Another Berlin Buzzwords is in the books, and we’re back with plenty of fresh ideas, inspiring conversations, and great memories. If you couldn’t make it (or simply want to relive some of the highlights) start by watching our talk, then dive into our recap of the conference, where we share our key takeaways, favourite sessions, and the moments that stood out the most.
Alessandro Benedetti
DIRECTOR @ SEASE
It’s that time of the year again! Berlin Buzzwords has become a thought-provoking constant for the last 5 years at Sease and we’ve always been engaged with profound search discussions, new and familiar faces and our presentations on stage, where we share the best we can from our experience.
This year our talk was all about Apache Solr and the new features we contributed to Solr 10 in the vector search realm.
What about my favourite talks?
Let’s see a list of talks that caught my attention and sparked interesting discussions!
Circular Dependency Fixes when Bootstrapping a Golden Set
from our friends Radu and Rafal, a nice practical overview of how to use our Dataset Generator (thanks for sharing the word!) and Christopher Ball Solr Navigator to untangle the intricacies of exploring your data and generate training/search quality evaluation datasets.
The talk flowed smoothly, it was pragmatic and inspiring, definitely worth it!
Text-to-Struct: Fine-tuning SLMs for Query Intent
by Hugo and Sandra; it was the perfect kind of talk that satisfies my taste: pragmatic, no smoke, only an interesting journey into query parsing with an honest overview of the techniques applied, what worked and what did not. You learn from these talks, you see what companies are doing for their production systems, extremely valuable.
Zero downtime index upgrade in Apache Solr
If I had to pick only three, for my last (but not least) I would go with this talk by Rahul Goswami, one of our latest committers presented an interesting work on Lucene indexes upgrade through major versions, well handled talk, informative and thought-provoking, well done Rahul!
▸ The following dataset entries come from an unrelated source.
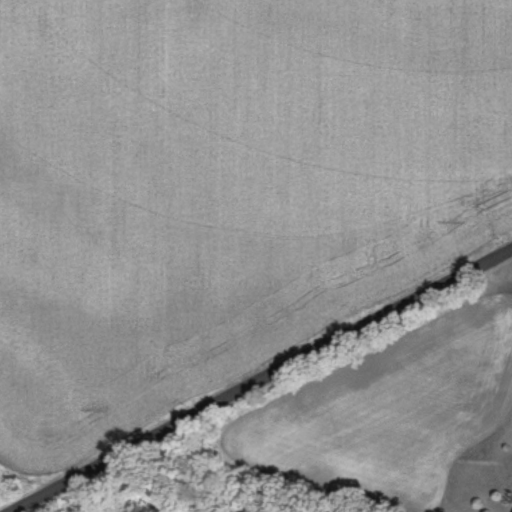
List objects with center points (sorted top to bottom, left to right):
road: (259, 377)
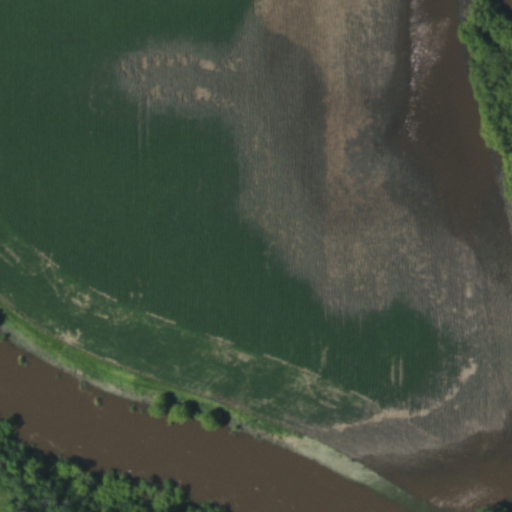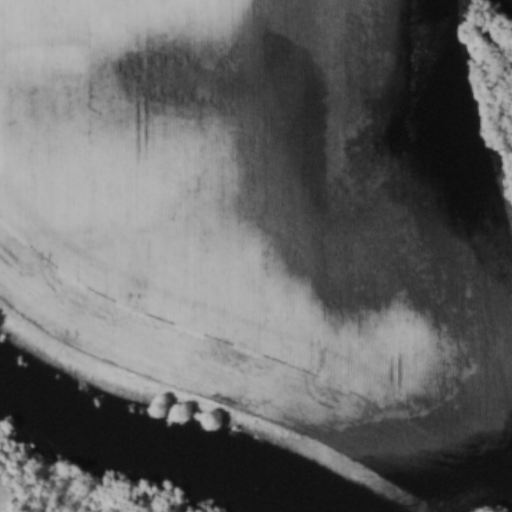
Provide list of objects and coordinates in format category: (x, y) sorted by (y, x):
river: (122, 452)
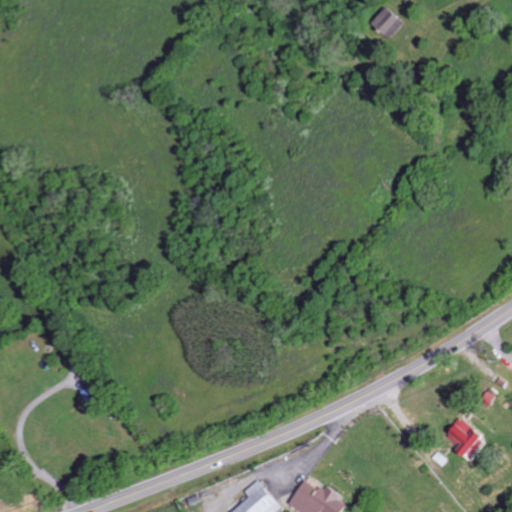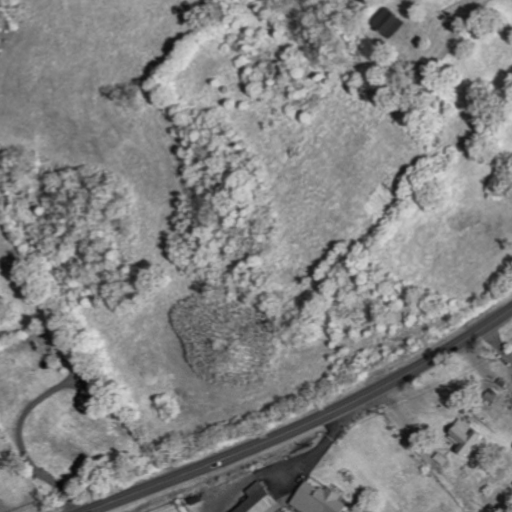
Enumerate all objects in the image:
building: (394, 22)
road: (307, 422)
building: (473, 436)
road: (22, 442)
building: (265, 500)
building: (324, 500)
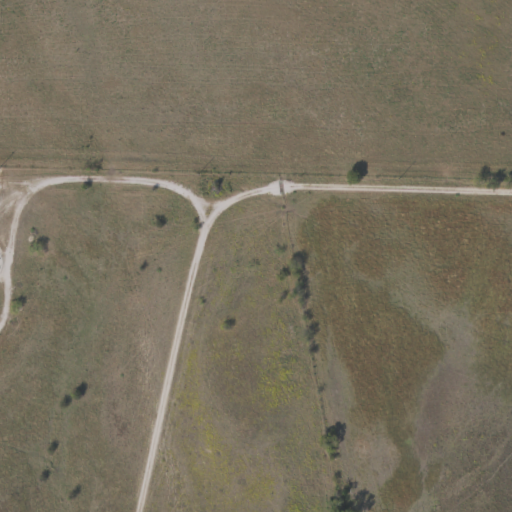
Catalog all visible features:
road: (211, 214)
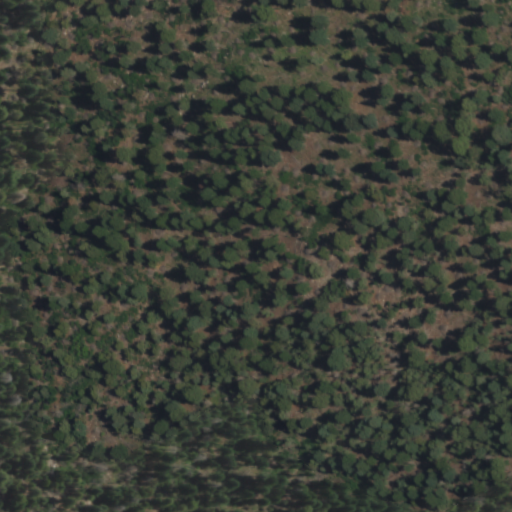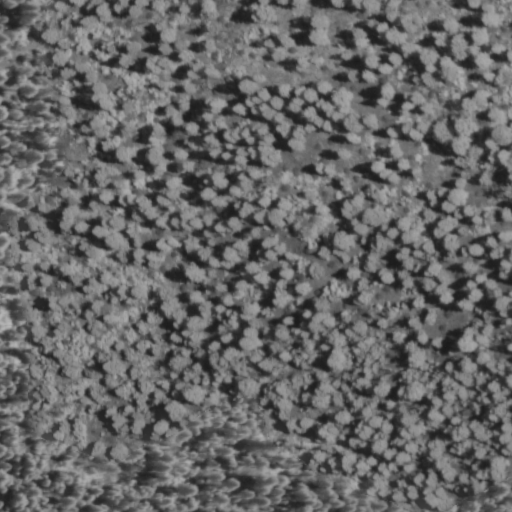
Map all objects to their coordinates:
road: (222, 244)
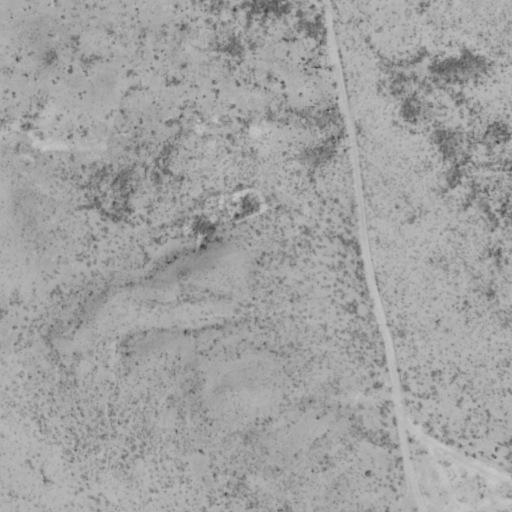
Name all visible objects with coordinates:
road: (367, 253)
road: (464, 458)
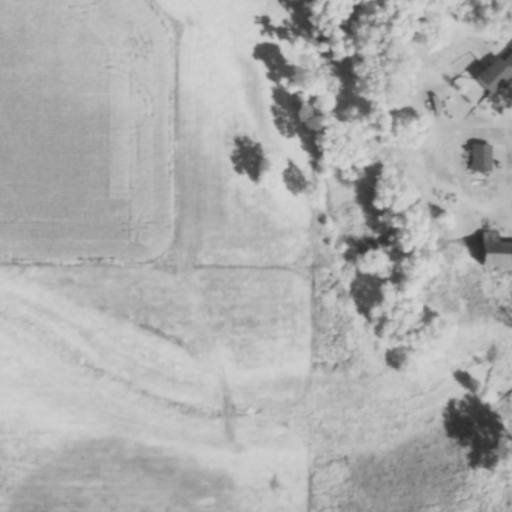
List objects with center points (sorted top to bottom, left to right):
building: (496, 69)
building: (477, 157)
building: (492, 253)
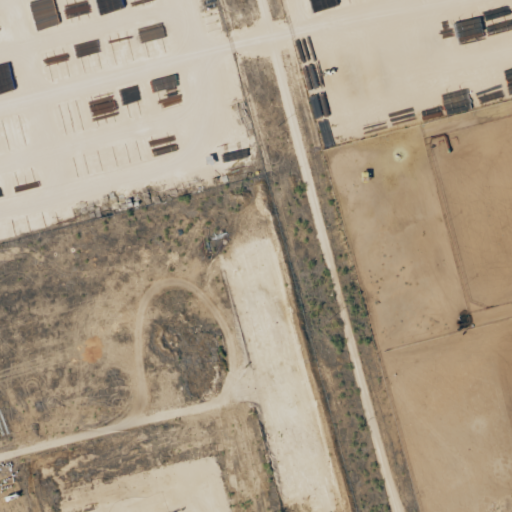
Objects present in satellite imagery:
road: (327, 256)
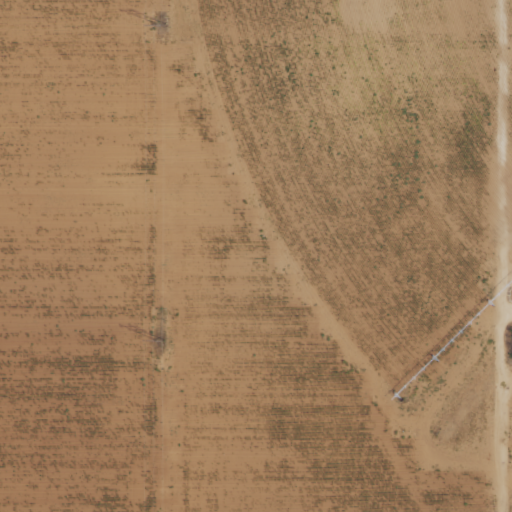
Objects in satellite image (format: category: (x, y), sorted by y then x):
power tower: (160, 24)
power tower: (159, 341)
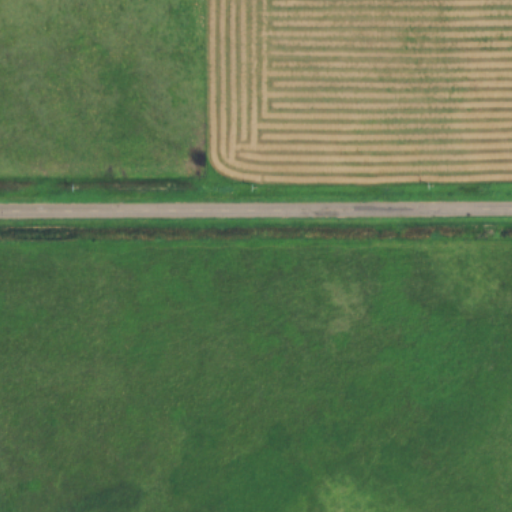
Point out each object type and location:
road: (256, 216)
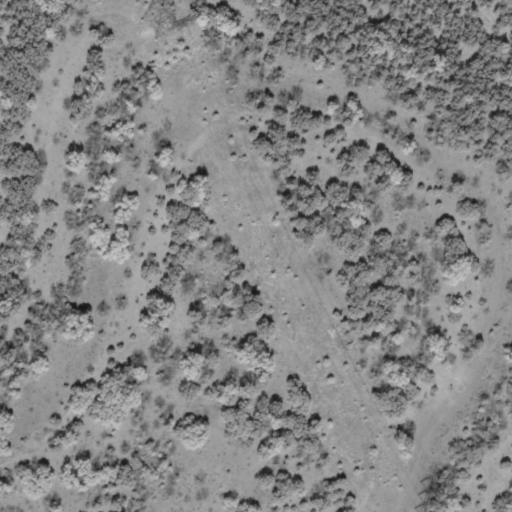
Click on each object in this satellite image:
power tower: (142, 15)
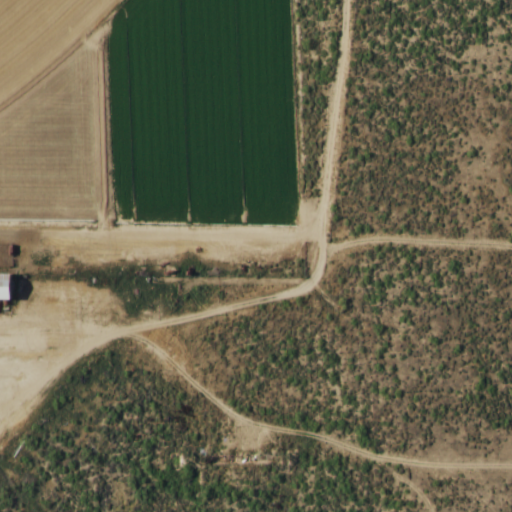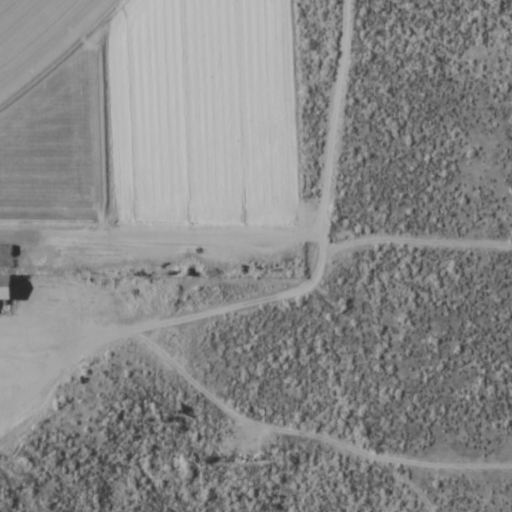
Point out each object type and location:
building: (4, 292)
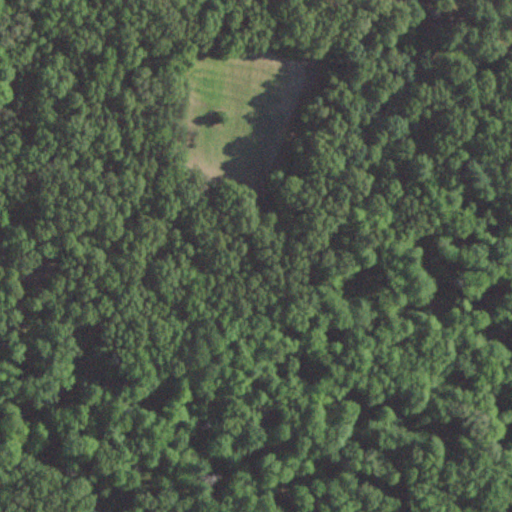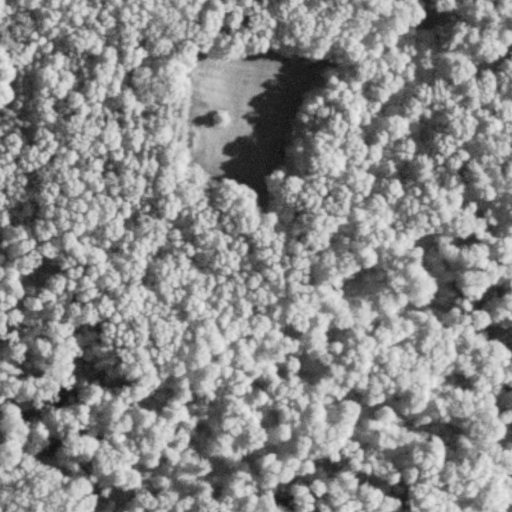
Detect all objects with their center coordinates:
road: (230, 0)
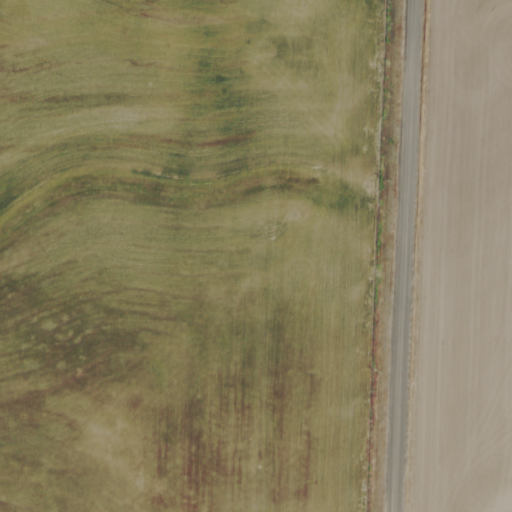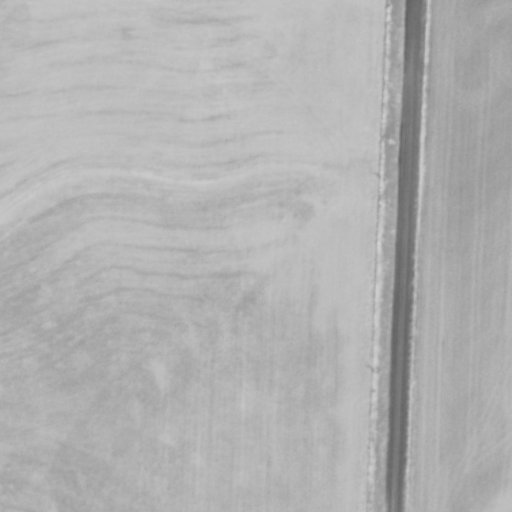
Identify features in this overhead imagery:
road: (406, 256)
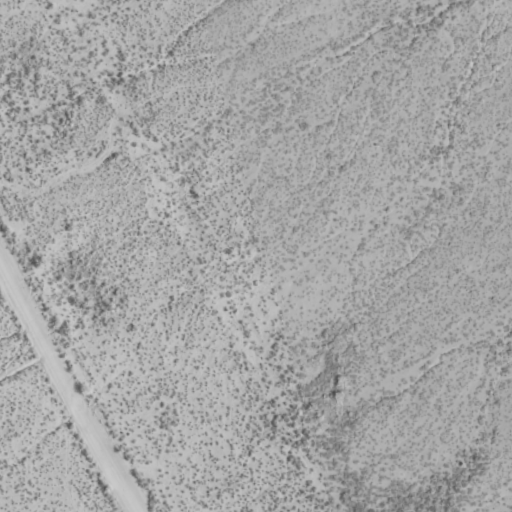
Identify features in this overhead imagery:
road: (291, 76)
road: (367, 211)
road: (205, 255)
road: (26, 360)
road: (405, 374)
road: (68, 382)
road: (498, 504)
The Three-Body Problem of Inverse Hybrid Search
Special mention to this talk by Ravindra Harige. A talk that explores the intricacies of inverse search (saved alert) in the era of hybrid search (lexical+vector based).
When better retrieval makes agents worse
And another special mention to this talk by Lester Solbakken, a talk that explores when information retrieval systems that perform decently well for humans could actually go very wrong if used by LLM agents (unless we change those systems optimising for different metrics).
I could spend hours talking about how interesting is this conference (and its sibling events, kudos to the Berlin Search Week), I met many interesting people and had many invaluable discussions, you can rarely have: that’s probably the biggest take away, aside talks and panels, what makes Berlin Buzzwords (and conferences in general) so important is the presence of world leading experts, I’m honoured to take part to these kind of events!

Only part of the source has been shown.